I’m pretty sure that the 8806 was chosen for two reasons. One is thickness. The SMP Bond is a pretty slim watch by today’s standards. The 8500/8900 series are bigger, thicker, dual barrel movements. They are 5.5 to 5.6 mmm thick. I’m pretty sure they are sturdier also. Using these movements on the watch would mean a thicker and bigger SMP. The 8800 is smaller and at least 1mm thinner.

The second reason is cost. Being a more robust movement with more features means more money. The SMP is a less expensive watch compared to something like a Planet Ocean. You can’t fault Omega for saving the more expensive movement for the more expensive watch in order to create a better value proposition.
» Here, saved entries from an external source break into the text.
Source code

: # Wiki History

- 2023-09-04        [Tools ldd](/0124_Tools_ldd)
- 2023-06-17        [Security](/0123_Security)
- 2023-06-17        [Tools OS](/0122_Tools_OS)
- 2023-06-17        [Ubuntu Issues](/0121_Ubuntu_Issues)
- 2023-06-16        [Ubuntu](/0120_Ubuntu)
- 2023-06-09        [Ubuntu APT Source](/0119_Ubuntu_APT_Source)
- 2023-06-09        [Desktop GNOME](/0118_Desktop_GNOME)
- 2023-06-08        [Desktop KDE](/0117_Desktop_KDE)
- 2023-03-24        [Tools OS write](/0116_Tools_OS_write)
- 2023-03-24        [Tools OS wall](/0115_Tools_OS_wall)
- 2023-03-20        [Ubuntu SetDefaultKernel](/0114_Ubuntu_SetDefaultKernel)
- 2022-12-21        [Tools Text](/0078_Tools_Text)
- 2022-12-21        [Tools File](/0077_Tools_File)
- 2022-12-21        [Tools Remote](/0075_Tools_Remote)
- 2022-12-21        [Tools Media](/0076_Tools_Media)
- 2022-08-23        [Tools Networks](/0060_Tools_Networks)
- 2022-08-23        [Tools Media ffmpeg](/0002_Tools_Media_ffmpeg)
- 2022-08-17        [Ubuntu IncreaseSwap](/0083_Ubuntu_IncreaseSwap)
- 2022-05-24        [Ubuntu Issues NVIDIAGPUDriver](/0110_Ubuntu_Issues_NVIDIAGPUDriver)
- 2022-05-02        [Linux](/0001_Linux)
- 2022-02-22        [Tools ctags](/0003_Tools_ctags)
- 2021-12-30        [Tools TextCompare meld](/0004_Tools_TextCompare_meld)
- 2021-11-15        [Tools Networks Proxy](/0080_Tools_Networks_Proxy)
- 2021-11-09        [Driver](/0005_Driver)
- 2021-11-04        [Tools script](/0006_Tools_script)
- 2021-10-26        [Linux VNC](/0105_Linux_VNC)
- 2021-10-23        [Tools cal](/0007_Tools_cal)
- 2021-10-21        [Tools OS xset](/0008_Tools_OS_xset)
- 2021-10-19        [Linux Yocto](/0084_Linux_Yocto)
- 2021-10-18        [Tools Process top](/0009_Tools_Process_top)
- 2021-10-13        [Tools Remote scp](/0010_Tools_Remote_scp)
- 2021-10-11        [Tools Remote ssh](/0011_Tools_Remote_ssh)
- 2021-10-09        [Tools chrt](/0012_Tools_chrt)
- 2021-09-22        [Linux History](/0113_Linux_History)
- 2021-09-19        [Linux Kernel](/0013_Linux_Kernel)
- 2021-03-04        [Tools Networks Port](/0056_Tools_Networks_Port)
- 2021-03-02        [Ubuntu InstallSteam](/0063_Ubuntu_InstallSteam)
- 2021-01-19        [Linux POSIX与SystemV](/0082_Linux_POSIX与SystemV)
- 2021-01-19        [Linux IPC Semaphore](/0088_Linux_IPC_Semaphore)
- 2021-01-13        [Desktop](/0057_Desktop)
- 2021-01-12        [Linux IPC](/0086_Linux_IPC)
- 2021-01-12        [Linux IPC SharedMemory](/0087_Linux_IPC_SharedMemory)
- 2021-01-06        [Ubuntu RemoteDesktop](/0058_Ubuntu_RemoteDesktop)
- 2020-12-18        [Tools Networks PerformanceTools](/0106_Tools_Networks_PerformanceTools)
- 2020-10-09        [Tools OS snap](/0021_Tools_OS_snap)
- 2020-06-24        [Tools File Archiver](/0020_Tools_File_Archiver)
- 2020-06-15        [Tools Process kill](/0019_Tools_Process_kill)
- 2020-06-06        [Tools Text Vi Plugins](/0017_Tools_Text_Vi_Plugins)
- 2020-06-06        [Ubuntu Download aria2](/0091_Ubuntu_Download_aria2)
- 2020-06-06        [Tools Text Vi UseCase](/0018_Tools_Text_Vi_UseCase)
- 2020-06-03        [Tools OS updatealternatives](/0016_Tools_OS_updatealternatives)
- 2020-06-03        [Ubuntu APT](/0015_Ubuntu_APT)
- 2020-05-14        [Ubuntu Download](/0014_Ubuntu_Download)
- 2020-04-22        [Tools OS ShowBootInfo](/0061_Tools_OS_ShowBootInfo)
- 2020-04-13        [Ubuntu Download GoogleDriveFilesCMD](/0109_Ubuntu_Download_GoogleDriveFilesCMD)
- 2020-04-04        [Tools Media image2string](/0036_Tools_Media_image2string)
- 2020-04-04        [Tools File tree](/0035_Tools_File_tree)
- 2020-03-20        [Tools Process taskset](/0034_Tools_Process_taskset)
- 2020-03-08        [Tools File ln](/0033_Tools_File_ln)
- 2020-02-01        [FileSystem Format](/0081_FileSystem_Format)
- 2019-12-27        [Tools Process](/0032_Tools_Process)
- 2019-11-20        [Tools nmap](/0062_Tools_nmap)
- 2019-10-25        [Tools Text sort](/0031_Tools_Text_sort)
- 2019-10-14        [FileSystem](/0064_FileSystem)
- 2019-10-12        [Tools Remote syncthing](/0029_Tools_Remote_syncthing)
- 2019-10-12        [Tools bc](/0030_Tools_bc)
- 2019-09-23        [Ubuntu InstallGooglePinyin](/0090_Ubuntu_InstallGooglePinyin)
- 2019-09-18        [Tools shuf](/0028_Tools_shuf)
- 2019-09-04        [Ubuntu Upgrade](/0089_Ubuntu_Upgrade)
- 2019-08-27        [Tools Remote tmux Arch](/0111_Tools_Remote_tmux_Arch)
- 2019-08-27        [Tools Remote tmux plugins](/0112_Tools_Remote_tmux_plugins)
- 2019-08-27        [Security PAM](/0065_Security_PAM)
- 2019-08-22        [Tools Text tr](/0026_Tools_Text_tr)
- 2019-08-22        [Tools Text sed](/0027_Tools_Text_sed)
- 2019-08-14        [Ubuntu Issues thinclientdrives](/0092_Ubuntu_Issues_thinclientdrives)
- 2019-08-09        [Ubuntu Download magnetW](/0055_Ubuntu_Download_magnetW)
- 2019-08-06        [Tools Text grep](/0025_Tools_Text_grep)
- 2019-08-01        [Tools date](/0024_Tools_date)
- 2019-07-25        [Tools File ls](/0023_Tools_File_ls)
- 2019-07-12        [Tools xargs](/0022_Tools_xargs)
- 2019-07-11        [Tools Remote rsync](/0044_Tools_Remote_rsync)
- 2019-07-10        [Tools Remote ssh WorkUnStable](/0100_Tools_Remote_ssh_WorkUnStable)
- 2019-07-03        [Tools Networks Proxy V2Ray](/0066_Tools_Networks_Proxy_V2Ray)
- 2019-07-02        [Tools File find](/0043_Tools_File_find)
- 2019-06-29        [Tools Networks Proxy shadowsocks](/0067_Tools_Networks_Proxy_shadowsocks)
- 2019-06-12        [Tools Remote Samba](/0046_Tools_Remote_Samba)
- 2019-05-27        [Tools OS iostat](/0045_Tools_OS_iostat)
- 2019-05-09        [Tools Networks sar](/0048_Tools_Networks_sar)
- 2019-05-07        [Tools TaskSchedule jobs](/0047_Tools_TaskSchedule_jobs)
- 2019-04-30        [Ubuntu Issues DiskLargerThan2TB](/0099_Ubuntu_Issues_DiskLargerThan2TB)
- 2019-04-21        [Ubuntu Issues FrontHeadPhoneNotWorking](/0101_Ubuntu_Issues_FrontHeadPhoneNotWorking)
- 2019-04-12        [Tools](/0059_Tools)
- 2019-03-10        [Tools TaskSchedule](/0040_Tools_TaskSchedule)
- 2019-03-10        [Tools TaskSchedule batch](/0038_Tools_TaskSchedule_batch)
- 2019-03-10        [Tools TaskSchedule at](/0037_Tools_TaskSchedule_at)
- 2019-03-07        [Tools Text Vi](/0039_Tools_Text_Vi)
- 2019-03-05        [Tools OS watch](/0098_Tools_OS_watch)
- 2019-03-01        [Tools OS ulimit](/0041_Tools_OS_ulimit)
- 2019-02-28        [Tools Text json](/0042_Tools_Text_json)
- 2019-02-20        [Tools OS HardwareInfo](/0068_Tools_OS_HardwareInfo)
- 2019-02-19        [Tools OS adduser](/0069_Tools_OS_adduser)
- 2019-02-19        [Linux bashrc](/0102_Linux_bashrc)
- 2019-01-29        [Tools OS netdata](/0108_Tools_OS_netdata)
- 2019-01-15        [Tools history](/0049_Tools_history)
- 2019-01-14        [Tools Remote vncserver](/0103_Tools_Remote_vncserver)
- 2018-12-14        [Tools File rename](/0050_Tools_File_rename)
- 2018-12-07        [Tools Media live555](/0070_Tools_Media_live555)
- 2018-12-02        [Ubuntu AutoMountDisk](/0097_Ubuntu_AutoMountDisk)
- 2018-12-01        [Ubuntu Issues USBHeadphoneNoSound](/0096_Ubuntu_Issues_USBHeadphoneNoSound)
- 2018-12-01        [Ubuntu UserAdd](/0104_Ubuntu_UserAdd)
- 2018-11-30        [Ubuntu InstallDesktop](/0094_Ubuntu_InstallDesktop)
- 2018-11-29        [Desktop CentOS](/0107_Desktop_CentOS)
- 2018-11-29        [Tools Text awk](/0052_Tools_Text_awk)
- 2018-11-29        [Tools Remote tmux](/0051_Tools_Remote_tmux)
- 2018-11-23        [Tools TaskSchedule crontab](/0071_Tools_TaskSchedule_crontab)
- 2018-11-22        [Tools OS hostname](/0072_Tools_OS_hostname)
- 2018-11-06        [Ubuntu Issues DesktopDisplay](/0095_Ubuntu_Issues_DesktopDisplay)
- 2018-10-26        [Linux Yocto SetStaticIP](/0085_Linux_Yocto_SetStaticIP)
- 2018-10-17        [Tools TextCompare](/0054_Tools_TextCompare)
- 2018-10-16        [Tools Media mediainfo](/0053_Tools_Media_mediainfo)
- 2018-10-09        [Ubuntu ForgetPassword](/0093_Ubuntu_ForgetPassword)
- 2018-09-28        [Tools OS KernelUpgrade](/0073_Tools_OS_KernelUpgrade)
Also, the 8800 is very comparable in size and thickness to the 2500 it replaces. I could be wrong but I think the 8800 was created as a replacement for the 2500.

Like you state, the independently adjustable hour hand is one of the features of the 8500/8900 series. Some people might not appreciate this and might like the “quick date change” in the 8800 series and other movements. But this system is more prone to damaging the date change mechanism by changing the date without taking into consideration the position of the hands. The 8500/8900 cannot be damaged this way. It is my understanding that damaging the date change mechanism is one of the most common problems with mechanical watches. If I remember correctly, this is one of the things Omega tried to address when they created the 8500 movement years ago.
Pretty sure the only difference between the 8800 and 8806 is the no date function on the 8806. The black ceramic SMP uses the 8806 as well. Everything else about them both is the same from the diameter to the power reserve etc. They use the 8806 coz of the no date.